Construction work was halted last week following the discovery of a segment of wall on the site. The find turned up on the last day of a watching brief – where archaeologists monitor operations to ensure no archaeological remains are disturbed or damaged.
The site lies a few hundred yards to the north of the stone circle, by the shore of the Harray loch and on the Sandwick side of the Ness of Brodgar.
Formerly occupied by Ned Spence, the site was chosen because disruptions caused by more recent activity meant that siting a car park there would have a minimal impact on the Ness’s archaeology.
But then the ancient masonry turned up on the very edge of the construction site.
Orkney Archaeology Trust’s projects manager, Nick Card, explained: “We originally thought it might be some piece of medieval ruin, but it soon became clear that what we had was extremely well-built and appeared to be much older.
“The structure was right at the very edge of the proposed car park and, although pieces had been removed in the more recent past, it turned out to be a massive, beautifully built wall about one metre across and surviving in parts to up to about a foot high.

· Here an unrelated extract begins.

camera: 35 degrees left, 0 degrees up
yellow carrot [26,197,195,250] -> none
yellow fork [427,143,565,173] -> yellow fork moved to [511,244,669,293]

“Going back to the aerial photographs we have of the area, and studying them closer, it would appear what we originally thought was a geological feature could actually be a prehistoric wall continuing out across the ness in a massive arc.

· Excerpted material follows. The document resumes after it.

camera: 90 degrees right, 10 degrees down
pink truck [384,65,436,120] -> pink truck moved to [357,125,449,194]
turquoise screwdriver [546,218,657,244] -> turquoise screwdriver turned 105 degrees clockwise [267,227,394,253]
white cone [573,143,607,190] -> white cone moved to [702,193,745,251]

“It’s early days yet,” he said, “but the wall seems to have formed a huge circular enclosure, with an estimated diameter of 100 metres.

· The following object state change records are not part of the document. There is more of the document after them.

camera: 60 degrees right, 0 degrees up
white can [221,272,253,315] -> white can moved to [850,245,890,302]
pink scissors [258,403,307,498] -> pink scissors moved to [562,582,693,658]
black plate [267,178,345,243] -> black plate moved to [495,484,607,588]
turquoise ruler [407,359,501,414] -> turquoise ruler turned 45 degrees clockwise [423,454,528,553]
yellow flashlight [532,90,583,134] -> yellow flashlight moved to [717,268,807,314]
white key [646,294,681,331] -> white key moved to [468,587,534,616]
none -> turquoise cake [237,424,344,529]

“This, together with its proximity to the Ring of Brodgar, is very interesting and potentially incredibly important to our understanding of the area and its use.”
To give an idea of the size of the enclosure, the nearby Ring of Brodgar has a diameter of 103.6 metres.
The archaeologists plan to use resistivity scans to provide a clear picture of the extent of the construction. This involves passing an electrical current through the ground at regular points on a survey grid. Because electrical resistance in the soil varies, and is affected by the presence of archaeological features, the patterns of resistance in the soil can be recorded, plotted and interpreted.
Meanwhile, to preserve the ancient wall, the car park is being moved, by a few metres, to an area clear of archaeology.